## YOUR ASSIGNMENT
Return every line of the data that contains the string "tumor".

## RECORDS TO USE
BEGIN
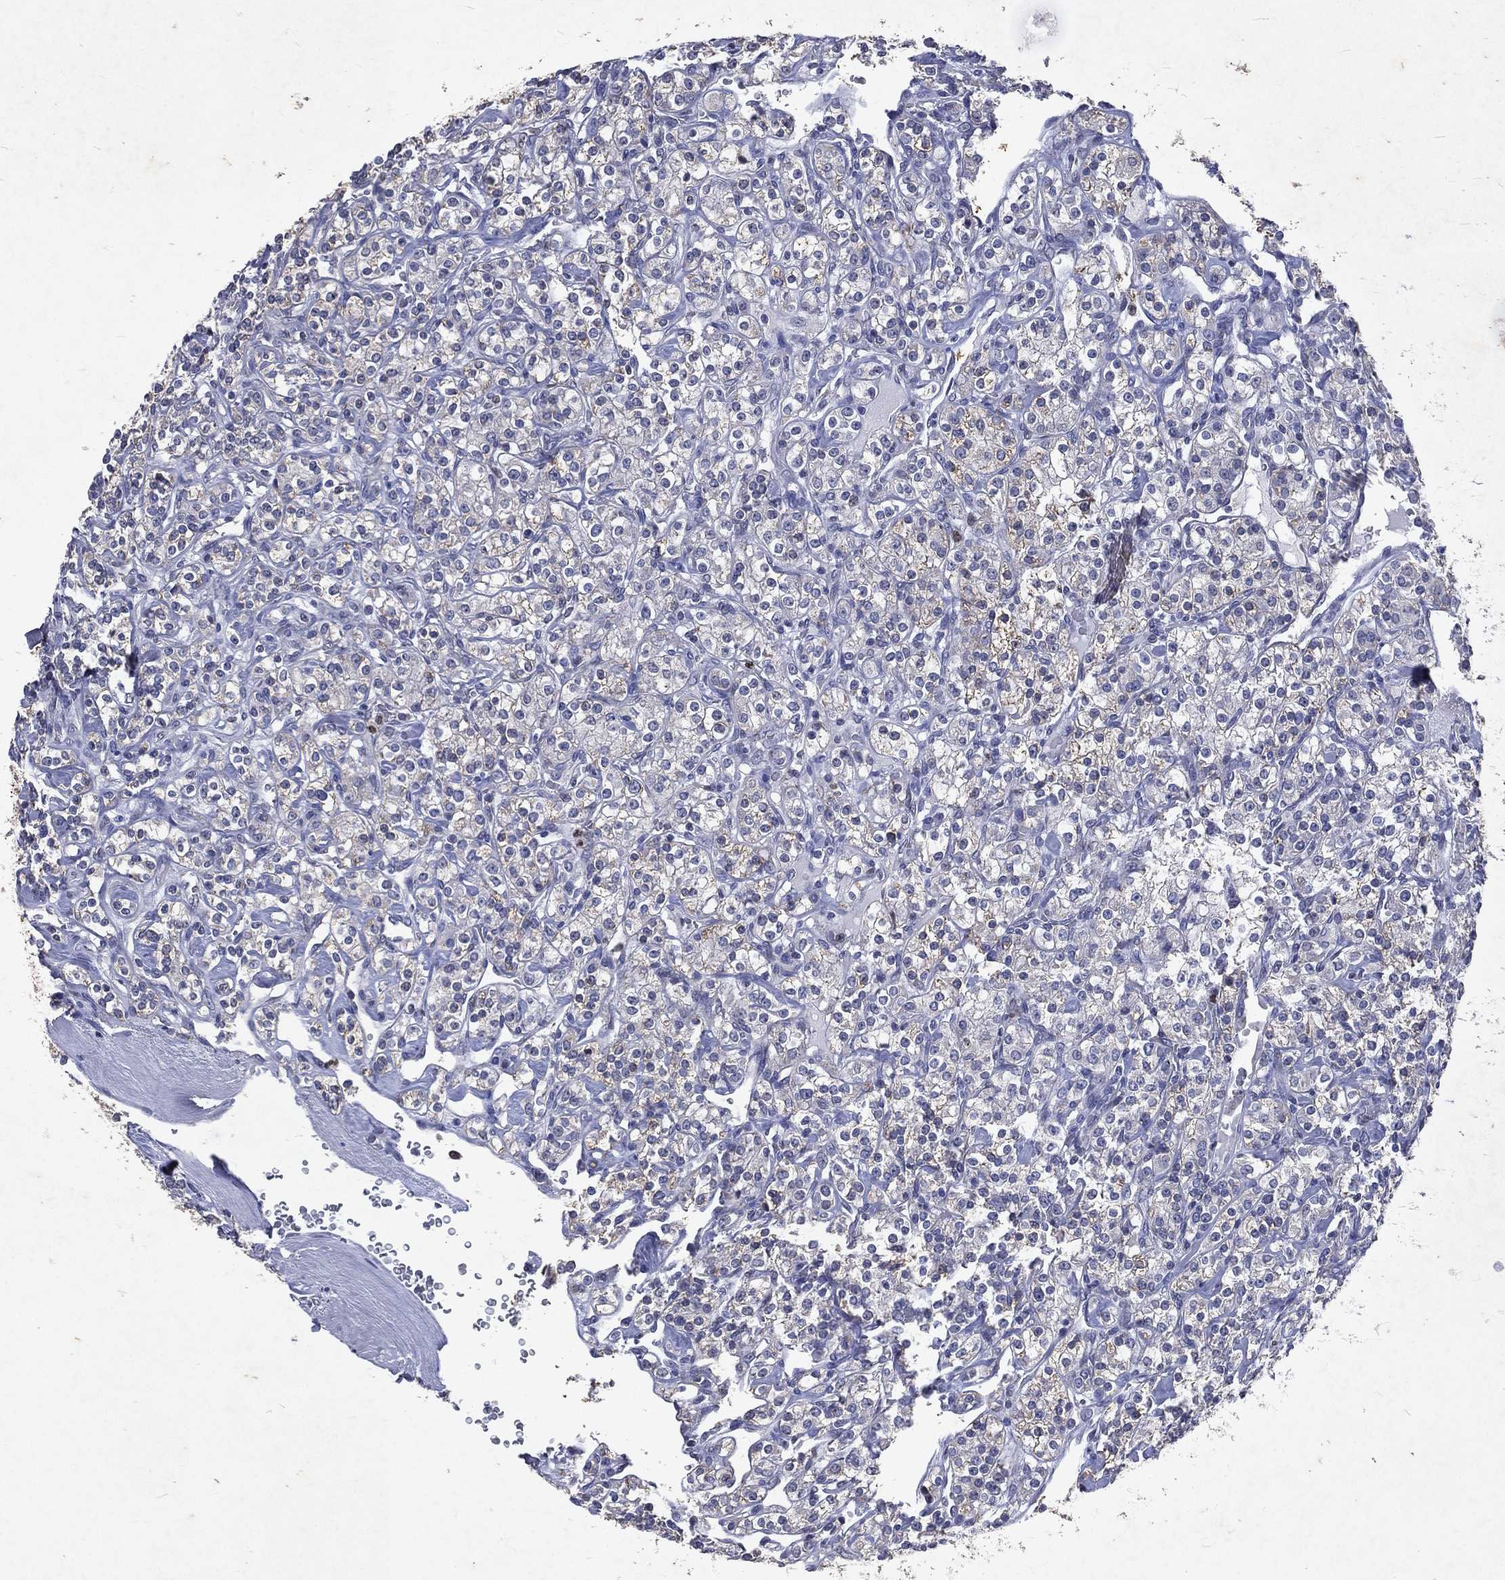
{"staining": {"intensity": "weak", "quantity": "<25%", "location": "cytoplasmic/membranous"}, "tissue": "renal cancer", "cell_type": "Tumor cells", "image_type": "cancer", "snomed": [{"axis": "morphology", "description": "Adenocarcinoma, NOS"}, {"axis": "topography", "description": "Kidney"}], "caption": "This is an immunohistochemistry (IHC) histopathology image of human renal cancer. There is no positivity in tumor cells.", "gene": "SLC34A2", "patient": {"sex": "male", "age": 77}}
END
BEGIN
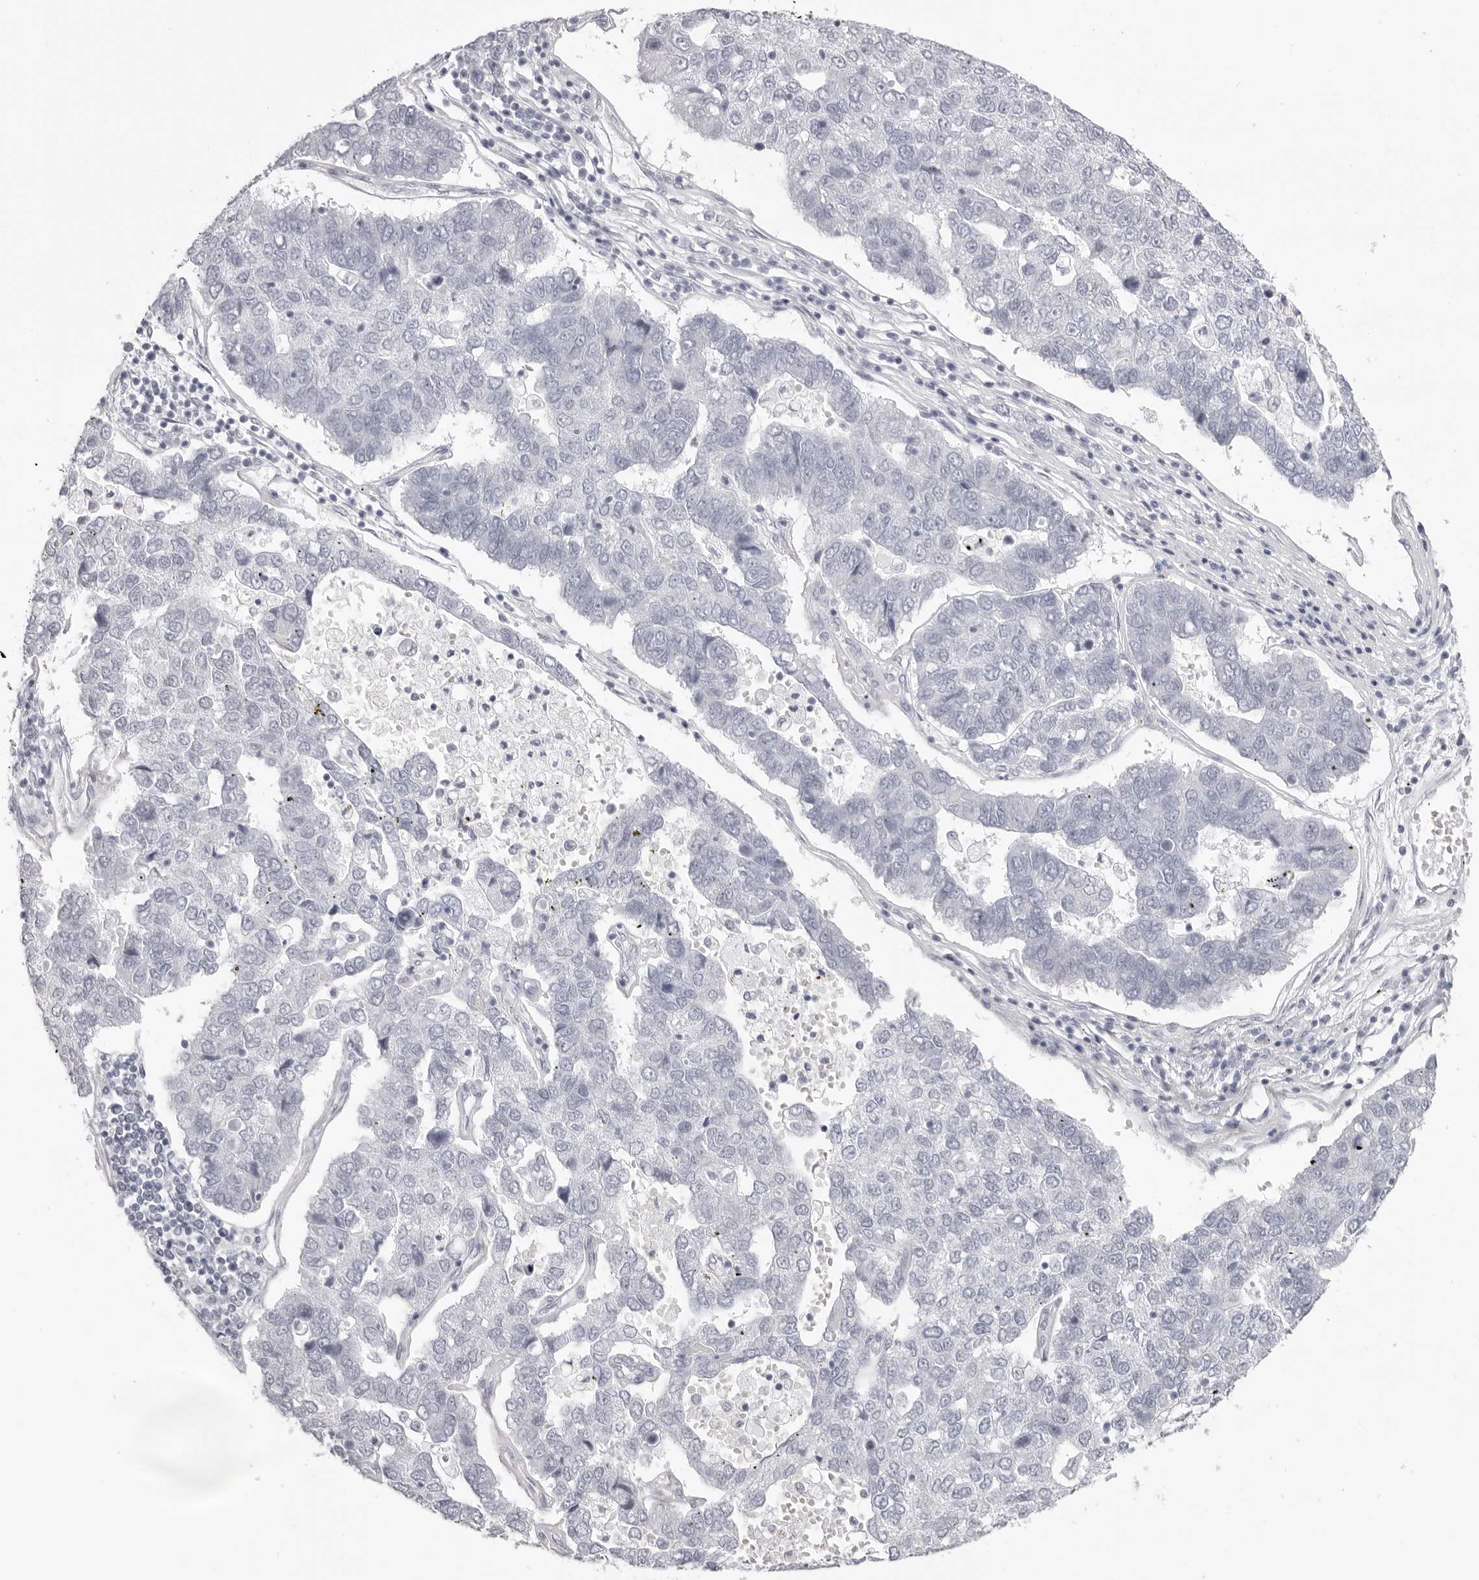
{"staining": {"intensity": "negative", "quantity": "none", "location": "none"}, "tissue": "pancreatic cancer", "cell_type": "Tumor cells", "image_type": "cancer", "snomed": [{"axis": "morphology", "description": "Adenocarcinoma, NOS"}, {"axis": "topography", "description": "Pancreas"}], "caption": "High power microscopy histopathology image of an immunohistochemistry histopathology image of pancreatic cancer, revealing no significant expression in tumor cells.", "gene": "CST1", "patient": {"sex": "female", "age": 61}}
END
BEGIN
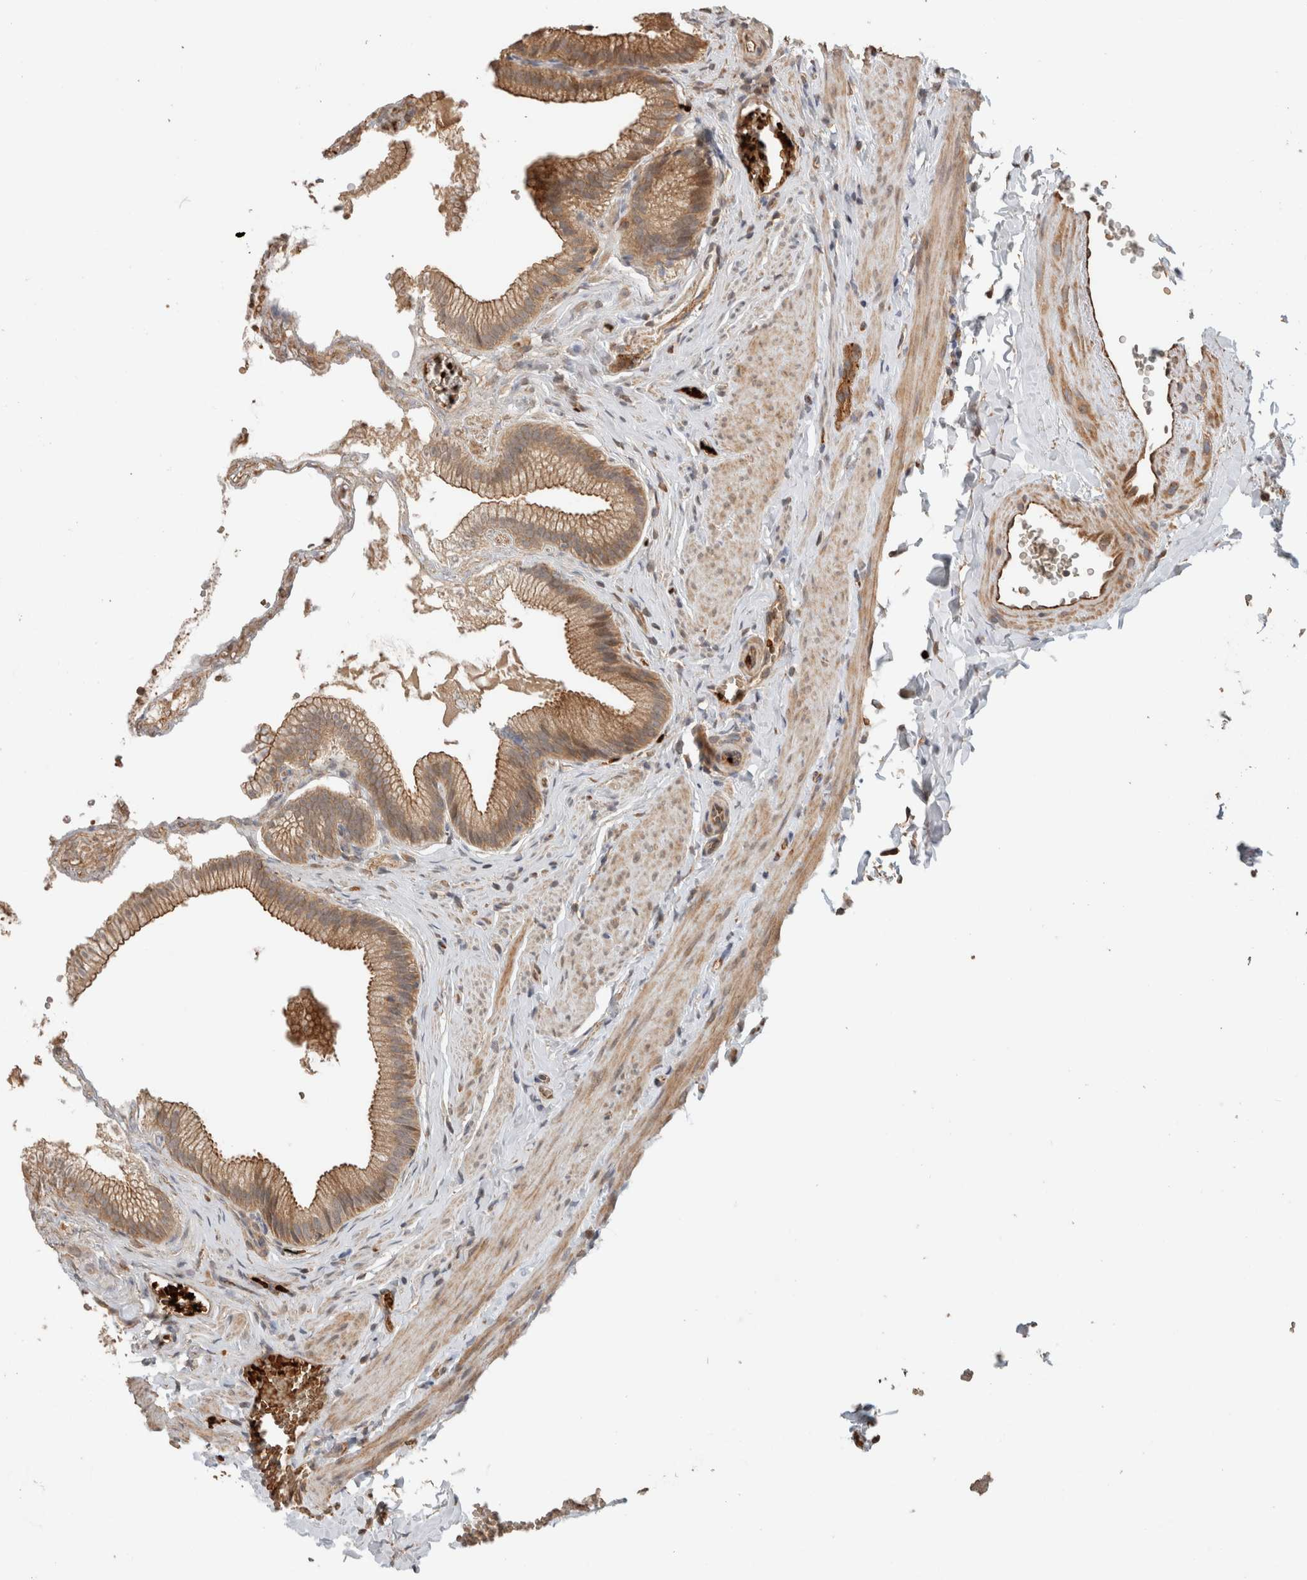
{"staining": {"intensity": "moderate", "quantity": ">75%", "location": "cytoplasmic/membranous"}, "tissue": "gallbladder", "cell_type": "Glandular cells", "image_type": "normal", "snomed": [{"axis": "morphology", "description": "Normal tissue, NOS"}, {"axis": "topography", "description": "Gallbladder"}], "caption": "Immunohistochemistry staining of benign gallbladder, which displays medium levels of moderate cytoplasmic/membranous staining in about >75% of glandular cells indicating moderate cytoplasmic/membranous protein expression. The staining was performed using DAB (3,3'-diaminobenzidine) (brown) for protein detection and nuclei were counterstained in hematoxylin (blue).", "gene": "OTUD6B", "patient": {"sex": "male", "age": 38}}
END
## WRITTEN SOLUTION
{"staining": {"intensity": "weak", "quantity": "<25%", "location": "cytoplasmic/membranous"}, "tissue": "renal cancer", "cell_type": "Tumor cells", "image_type": "cancer", "snomed": [{"axis": "morphology", "description": "Adenocarcinoma, NOS"}, {"axis": "topography", "description": "Kidney"}], "caption": "This is an immunohistochemistry (IHC) histopathology image of human renal cancer. There is no positivity in tumor cells.", "gene": "SLC34A2", "patient": {"sex": "male", "age": 77}}
{"staining": {"intensity": "negative", "quantity": "none", "location": "none"}, "tissue": "pancreatic cancer", "cell_type": "Tumor cells", "image_type": "cancer", "snomed": [{"axis": "morphology", "description": "Adenocarcinoma, NOS"}, {"axis": "topography", "description": "Pancreas"}], "caption": "High power microscopy histopathology image of an immunohistochemistry histopathology image of pancreatic cancer, revealing no significant expression in tumor cells.", "gene": "CST1", "patient": {"sex": "female", "age": 61}}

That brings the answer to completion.